Le citoyen doit savoir qui il est, où il va, et disposer en lui de la capacité non seulement à se situer mais à partager un projet commun avec d’autres; pour nos nos sociétés, la dimension humaine est donc cruciale. Chacun doit se sentir concerné, être acteur et partie prenant d’une destinée commune et partagée; autant dire que la dimension démocratique n’est pas l’huile facilitant l’action des rouages d’une technostructure impersonnelle fonctionnant toute seule, mais le carburant et le GPS de cette société en mouvement. Il nous faut plus que jamais rapprocher la société du citoyen, ne pas perdre le sens du peuple comme on perd le fil d’une histoire, sinon le récit s’interrompt brusquement et disparait.

Il est essentiel de préserver des capteurs de proximité démocratiques identifiés et surtout légitimes, afin que chaque citoyen sache qu’il est maitre de son destin et qu’il dispose de la capacité à influer sur la destinée de la société dans laquelle il vit, qu’il peut y faire entendre sa voix. La progression de l’abstention, la montée des votes extrémistes sont autant de signaux d’alerte !
Toute société qui s’éloignent des individus se met inexorablement en péril, c’est pourquoi nos politiques doivent replacer la dimension humaine, au cœur de leur projet et de leur action !

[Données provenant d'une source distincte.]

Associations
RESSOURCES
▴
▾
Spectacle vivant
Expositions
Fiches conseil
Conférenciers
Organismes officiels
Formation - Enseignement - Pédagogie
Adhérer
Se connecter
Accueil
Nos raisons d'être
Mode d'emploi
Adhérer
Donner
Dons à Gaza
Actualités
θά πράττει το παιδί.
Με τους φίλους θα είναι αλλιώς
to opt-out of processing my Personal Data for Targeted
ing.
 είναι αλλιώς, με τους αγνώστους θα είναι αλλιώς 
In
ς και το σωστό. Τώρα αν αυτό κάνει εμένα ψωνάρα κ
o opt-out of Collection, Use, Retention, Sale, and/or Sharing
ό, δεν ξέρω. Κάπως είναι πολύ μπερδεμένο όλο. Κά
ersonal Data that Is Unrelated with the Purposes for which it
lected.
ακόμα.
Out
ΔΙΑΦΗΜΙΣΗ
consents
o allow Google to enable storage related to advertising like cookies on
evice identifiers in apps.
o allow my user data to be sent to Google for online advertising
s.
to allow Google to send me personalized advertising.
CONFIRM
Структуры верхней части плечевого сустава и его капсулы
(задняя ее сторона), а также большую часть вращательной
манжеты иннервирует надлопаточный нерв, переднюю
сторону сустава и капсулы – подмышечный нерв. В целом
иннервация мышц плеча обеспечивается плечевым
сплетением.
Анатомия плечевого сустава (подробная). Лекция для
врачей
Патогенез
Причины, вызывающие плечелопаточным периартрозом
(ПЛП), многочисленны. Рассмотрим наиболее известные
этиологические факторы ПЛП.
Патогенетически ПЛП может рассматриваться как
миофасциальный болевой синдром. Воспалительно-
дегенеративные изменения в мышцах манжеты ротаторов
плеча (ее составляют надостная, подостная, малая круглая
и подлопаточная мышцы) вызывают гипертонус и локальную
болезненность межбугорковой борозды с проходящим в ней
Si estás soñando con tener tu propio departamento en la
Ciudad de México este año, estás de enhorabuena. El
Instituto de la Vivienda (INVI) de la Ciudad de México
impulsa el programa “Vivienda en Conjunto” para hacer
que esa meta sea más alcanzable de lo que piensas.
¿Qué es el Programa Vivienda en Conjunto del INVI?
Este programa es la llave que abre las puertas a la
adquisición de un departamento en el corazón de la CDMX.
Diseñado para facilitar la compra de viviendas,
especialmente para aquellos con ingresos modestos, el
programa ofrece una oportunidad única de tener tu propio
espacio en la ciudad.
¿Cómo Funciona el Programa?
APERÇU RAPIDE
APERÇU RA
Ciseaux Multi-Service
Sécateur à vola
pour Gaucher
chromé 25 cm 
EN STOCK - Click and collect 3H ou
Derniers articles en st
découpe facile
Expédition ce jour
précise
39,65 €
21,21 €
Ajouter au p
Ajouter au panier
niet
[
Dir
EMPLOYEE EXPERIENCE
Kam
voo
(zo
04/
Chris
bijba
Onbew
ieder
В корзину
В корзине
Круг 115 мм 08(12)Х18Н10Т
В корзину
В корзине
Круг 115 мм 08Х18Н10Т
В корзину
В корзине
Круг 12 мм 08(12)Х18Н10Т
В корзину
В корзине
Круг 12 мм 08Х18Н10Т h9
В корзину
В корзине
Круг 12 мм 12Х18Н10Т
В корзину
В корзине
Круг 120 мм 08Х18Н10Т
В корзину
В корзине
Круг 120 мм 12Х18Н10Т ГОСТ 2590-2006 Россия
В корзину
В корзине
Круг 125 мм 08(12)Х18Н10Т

Une problématique globale, car le temps de l’échelle unique est révolu, notre territoire de référence est désormais l’Europe. Il nous faut non seulement intégrer, mais porter et partager cette réalité, tant elle diffère de toutes celles que nous avions connu jusque là.
L’Europe dans notre quotidien, nos projets politiques comme nos imaginaires doit devenir une priorité et prendre une place de choix. Signalons que le schéma des poupées russes s’emboitant les unes aux autres (état nation) est dépassé, nous devons assumer les liens se développant naturellement entre les territoires (collectivités, régions …) qui s’affranchissent les frontières.

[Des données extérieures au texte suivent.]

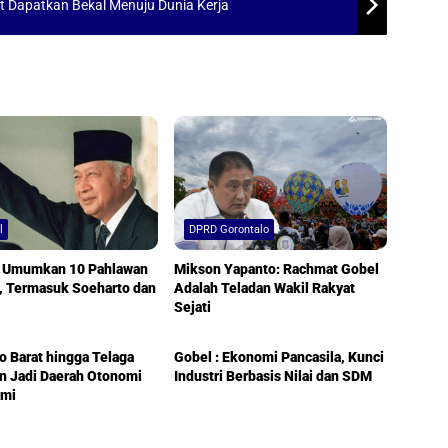
t Dapatkan Bekal Menuju Dunia Kerja
l
DPRD Gorontalo
 Umumkan 10 Pahlawan
Mikson Yapanto: Rachmat Gobel
, Termasuk Soeharto dan
Adalah Teladan Wakil Rakyat
Sejati
rontalo
Ekonomi
o Barat hingga Telaga
Gobel : Ekonomi Pancasila, Kunci
n Jadi Daerah Otonomi
Industri Berbasis Nilai dan SDM
smi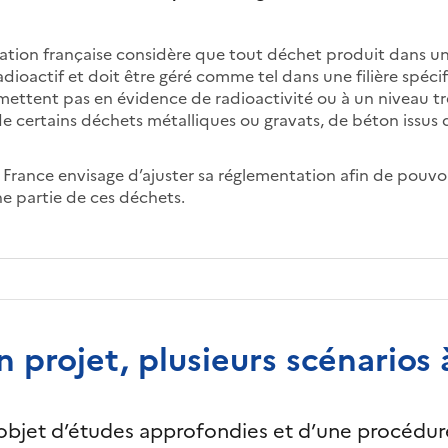
tation française considère que tout déchet produit dans u
dioactif et doit être géré comme tel dans une filière spécif
mettent pas en évidence de radioactivité ou à un niveau trè
de certains déchets métalliques ou gravats, de béton issus d
la France envisage d’ajuster sa réglementation afin de pouvo
une partie de ces déchets.
projet, plusieurs scénarios 
 l’objet d’études approfondies et d’une procédur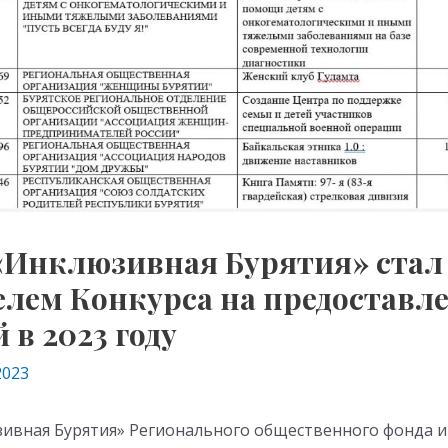
«Инклюзивная Бурятия» стал
елем Конкурса на предоставл
 в 2023 году
2023
ивная Бурятия» Регионального общественного фонда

De nouveaux modes de gouvernance doivent nécessairement émerger tant la planète n’est plus la même, comme l’écrivait Paul Valéry « le temps du monde fini commence ». Nous devons tenir compte de la force et de la puissance des liens, pour certains virtuels (la puissance d’Internet), mais dans le même temps replacer la dimension humaine au coeur de notre projet politique.
Je ne suis pas certain que la logique du « big is beautiful » portée actuellement par la techno structure soit une réponse adaptée à la réalité d’aujourd’hui et de demain, loin s’en faut. N’en déplaise aux technocrates et aux défenseurs des mégas structures le coeur du réacteur de la révolution en cours n’est pas le périmètre ! La vitalité d’un territoire est avant tout le fruit de son dynamisme, de la richesse et de l’intensité des liens qui l’animent, mais aussi ne l’oublions pas de l’adhésion de ses habitants au projet commun. La problématique du périmètre, l’influence de certains barons locaux, répond à une logique médiévale révolue qui pourtant refait surface ces derniers temps !

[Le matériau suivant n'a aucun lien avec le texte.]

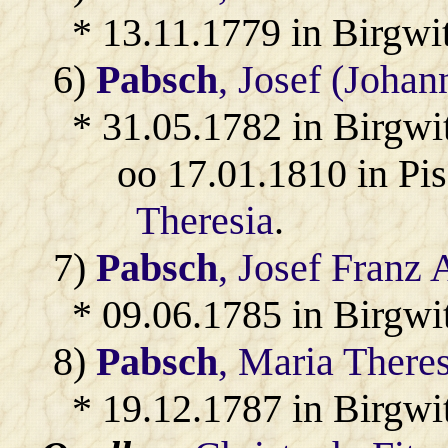
* 13.11.1779 in Birgwi
6)
Pabsch
, Josef (Johan
* 31.05.1782 in Birgwi
oo 17.01.1810 in Pi
Theresia
.
7)
Pabsch
, Josef Franz 
* 09.06.1785 in Birgwi
8)
Pabsch
, Maria There
* 19.12.1787 in Birgwi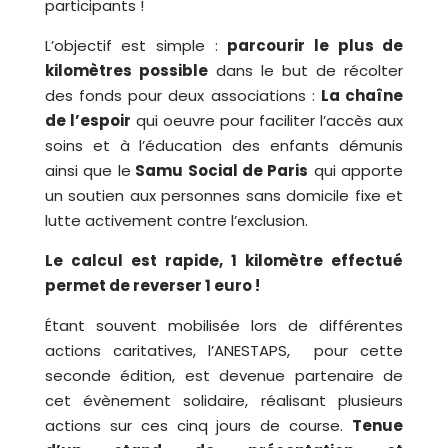
participants !
L’objectif est simple :
parcourir le plus de
kilomètres possible
dans le but de récolter
des fonds pour deux associations :
La chaîne
de l’espoir
qui oeuvre pour faciliter l’accès aux
soins et à l’éducation des enfants démunis
ainsi que le
Samu Social de Paris
qui apporte
un soutien aux personnes sans domicile fixe et
lutte activement contre l’exclusion.
Le calcul est rapide, 1 kilomètre effectué
permet de reverser 1 euro !
Étant souvent mobilisée lors de différentes
actions caritatives, l’ANESTAPS, pour cette
seconde édition, est devenue partenaire de
cet évènement solidaire, réalisant plusieurs
actions sur ces cinq jours de course.
Tenue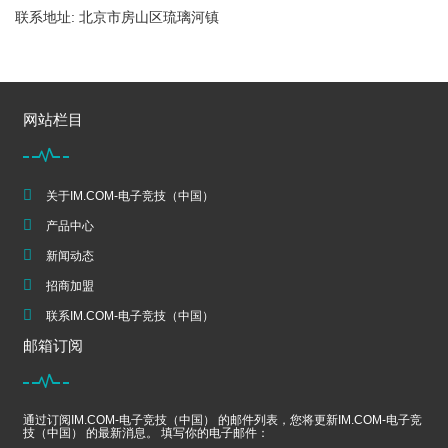
联系地址: 北京市房山区琉璃河镇
网站栏目
关于IM.COM-电子竞技（中国）
产品中心
新闻动态
招商加盟
联系IM.COM-电子竞技（中国）
邮箱订阅
通过订阅IM.COM-电子竞技（中国） 的邮件列表，您将更新IM.COM-电子竞
技（中国） 的最新消息。 填写你的电子邮件：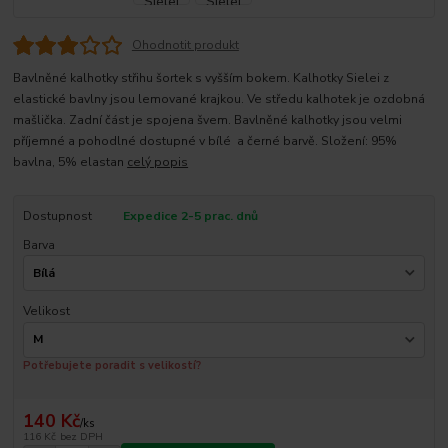
Ohodnotit produkt
Bavlněné kalhotky střihu šortek s vyšším bokem. Kalhotky Sielei z
elastické bavlny jsou lemované krajkou. Ve středu kalhotek je ozdobná
mašlička. Zadní část je spojena švem. Bavlněné kalhotky jsou velmi
příjemné a pohodlné dostupné v bílé a černé barvě. Složení: 95%
bavlna, 5% elastan
celý popis
Dostupnost
Expedice 2-5 prac. dnů
Barva
Velikost
Potřebujete poradit s velikostí?
140 Kč
/
ks
116 Kč
bez DPH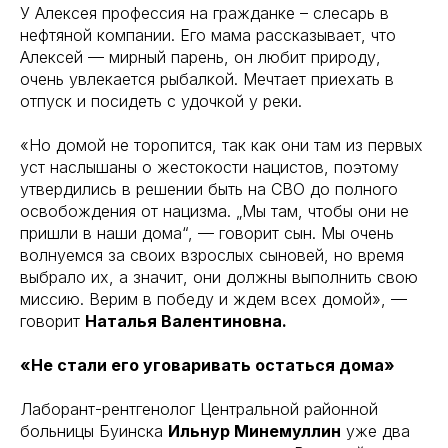
У Алексея профессия на гражданке – слесарь в
нефтяной компании. Его мама рассказывает, что
Алексей — мирный парень, он любит природу,
очень увлекается рыбалкой. Мечтает приехать в
отпуск и посидеть с удочкой у реки.
«Но домой не торопится, так как они там из первых
уст наслышаны о жестокости нацистов, поэтому
утвердились в решении быть на СВО до полного
освобождения от нацизма. „Мы там, чтобы они не
пришли в наши дома“, — говорит сын. Мы очень
волнуемся за своих взрослых сыновей, но время
выбрало их, а значит, они должны выполнить свою
миссию. Верим в победу и ждем всех домой», —
говорит
Наталья Валентиновна.
«Не стали его уговаривать остаться дома»
Лаборант-рентгенолог Центральной районной
больницы Буинска
Ильнур Минемуллин
уже два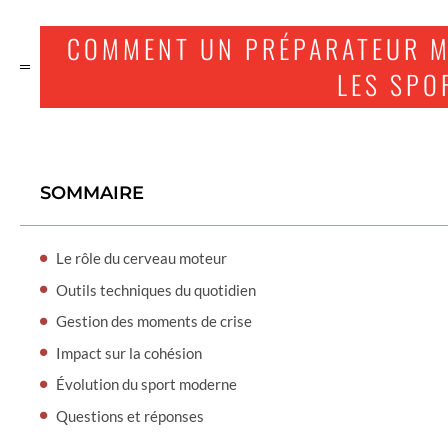
COMMENT UN PRÉPARATEUR 
LES SPO
SOMMAIRE
Le rôle du cerveau moteur
Outils techniques du quotidien
Gestion des moments de crise
Impact sur la cohésion
Évolution du sport moderne
Questions et réponses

Jaures il y a plus de 100 ans proclamait que « Le courage, c’est d’aller à l’idéal et de comprendre le réel ». Le courage nous devons l’avoir, et plutôt deux fois qu’une, mais nous devons apporter des réponses d’aujourd’hui et non celles d’avant hier (même si Games of  Thrones est une série sympathique et passionnante) !
Comprendre le réel s’impose plus que jamais, tant notre planète est en voie de décomposition avancée  sous toutes les latitudes et les longitudes, mais il nous faut désormais surtout et retrouver au plus vite un idéal.